» Task to complete
The entries are given below. Output each one unchanged.

» Dataset records

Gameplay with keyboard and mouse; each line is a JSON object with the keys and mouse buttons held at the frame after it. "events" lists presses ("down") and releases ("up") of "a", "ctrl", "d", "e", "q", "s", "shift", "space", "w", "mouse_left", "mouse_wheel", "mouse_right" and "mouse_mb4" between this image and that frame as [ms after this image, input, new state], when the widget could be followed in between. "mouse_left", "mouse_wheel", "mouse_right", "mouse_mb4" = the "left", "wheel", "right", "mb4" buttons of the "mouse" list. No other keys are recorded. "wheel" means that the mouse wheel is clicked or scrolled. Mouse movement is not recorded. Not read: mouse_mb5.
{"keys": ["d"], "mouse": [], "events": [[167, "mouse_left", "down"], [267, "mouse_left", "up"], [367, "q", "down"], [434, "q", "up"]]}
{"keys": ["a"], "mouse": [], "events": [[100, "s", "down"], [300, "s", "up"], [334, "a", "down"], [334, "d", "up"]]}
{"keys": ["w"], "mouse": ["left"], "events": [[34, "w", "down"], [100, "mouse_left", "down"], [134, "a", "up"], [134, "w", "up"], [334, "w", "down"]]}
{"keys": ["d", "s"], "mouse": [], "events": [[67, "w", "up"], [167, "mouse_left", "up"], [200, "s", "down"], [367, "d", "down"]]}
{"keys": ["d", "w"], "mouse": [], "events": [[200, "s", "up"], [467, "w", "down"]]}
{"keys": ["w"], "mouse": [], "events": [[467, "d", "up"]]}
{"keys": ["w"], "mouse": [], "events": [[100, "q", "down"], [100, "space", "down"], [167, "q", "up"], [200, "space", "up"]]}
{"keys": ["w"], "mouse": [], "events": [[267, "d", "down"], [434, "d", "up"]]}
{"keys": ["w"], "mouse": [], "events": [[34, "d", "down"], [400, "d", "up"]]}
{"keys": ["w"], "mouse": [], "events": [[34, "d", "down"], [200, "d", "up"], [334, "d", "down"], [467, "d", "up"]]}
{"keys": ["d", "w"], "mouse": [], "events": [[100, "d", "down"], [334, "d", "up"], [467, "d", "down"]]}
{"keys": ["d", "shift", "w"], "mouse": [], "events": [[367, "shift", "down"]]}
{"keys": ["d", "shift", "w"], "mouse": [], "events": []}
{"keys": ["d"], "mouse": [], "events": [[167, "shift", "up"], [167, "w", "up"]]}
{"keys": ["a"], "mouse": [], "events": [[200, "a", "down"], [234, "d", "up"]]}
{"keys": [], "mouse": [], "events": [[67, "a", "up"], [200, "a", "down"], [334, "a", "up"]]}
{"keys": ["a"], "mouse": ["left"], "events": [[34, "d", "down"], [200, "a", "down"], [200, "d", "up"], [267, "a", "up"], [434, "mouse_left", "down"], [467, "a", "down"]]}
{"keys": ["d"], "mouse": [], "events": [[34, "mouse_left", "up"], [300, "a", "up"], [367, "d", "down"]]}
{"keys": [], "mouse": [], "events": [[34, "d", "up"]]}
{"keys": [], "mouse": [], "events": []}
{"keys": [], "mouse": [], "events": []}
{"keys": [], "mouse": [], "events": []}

» Task solution
Gameplay with keyboard and mouse; each line is a JSON object with the keys and mouse buttons held at the frame after it. "events" lists presses ("down") and releases ("up") of "a", "ctrl", "d", "e", "q", "s", "shift", "space", "w", "mouse_left", "mouse_wheel", "mouse_right" and "mouse_mb4" between this image and that frame as [ms after this image, input, new state], when the widget could be followed in between. "mouse_left", "mouse_wheel", "mouse_right", "mouse_mb4" = the "left", "wheel", "right", "mb4" buttons of the "mouse" list. No other keys are recorded. "wheel" means that the mouse wheel is clicked or scrolled. Mouse movement is not recorded. Not read: mouse_mb5.
{"keys": ["d"], "mouse": [], "events": [[167, "mouse_left", "down"], [267, "mouse_left", "up"], [367, "q", "down"], [434, "q", "up"]]}
{"keys": ["a"], "mouse": [], "events": [[100, "s", "down"], [300, "s", "up"], [334, "a", "down"], [334, "d", "up"]]}
{"keys": ["w"], "mouse": ["left"], "events": [[34, "w", "down"], [100, "mouse_left", "down"], [134, "a", "up"], [134, "w", "up"], [334, "w", "down"]]}
{"keys": ["d", "s"], "mouse": [], "events": [[67, "w", "up"], [167, "mouse_left", "up"], [200, "s", "down"], [367, "d", "down"]]}
{"keys": ["d", "w"], "mouse": [], "events": [[200, "s", "up"], [467, "w", "down"]]}
{"keys": ["w"], "mouse": [], "events": [[467, "d", "up"]]}
{"keys": ["w"], "mouse": [], "events": [[100, "q", "down"], [100, "space", "down"], [167, "q", "up"], [200, "space", "up"]]}
{"keys": ["w"], "mouse": [], "events": [[267, "d", "down"], [434, "d", "up"]]}
{"keys": ["w"], "mouse": [], "events": [[34, "d", "down"], [400, "d", "up"]]}
{"keys": ["w"], "mouse": [], "events": [[34, "d", "down"], [200, "d", "up"], [334, "d", "down"], [467, "d", "up"]]}
{"keys": ["d", "w"], "mouse": [], "events": [[100, "d", "down"], [334, "d", "up"], [467, "d", "down"]]}
{"keys": ["d", "shift", "w"], "mouse": [], "events": [[367, "shift", "down"]]}
{"keys": ["d", "shift", "w"], "mouse": [], "events": []}
{"keys": ["d"], "mouse": [], "events": [[167, "shift", "up"], [167, "w", "up"]]}
{"keys": ["a"], "mouse": [], "events": [[200, "a", "down"], [234, "d", "up"]]}
{"keys": [], "mouse": [], "events": [[67, "a", "up"], [200, "a", "down"], [334, "a", "up"]]}
{"keys": ["a"], "mouse": ["left"], "events": [[34, "d", "down"], [200, "a", "down"], [200, "d", "up"], [267, "a", "up"], [434, "mouse_left", "down"], [467, "a", "down"]]}
{"keys": ["d"], "mouse": [], "events": [[34, "mouse_left", "up"], [300, "a", "up"], [367, "d", "down"]]}
{"keys": [], "mouse": [], "events": [[34, "d", "up"]]}
{"keys": [], "mouse": [], "events": []}
{"keys": [], "mouse": [], "events": []}
{"keys": [], "mouse": [], "events": []}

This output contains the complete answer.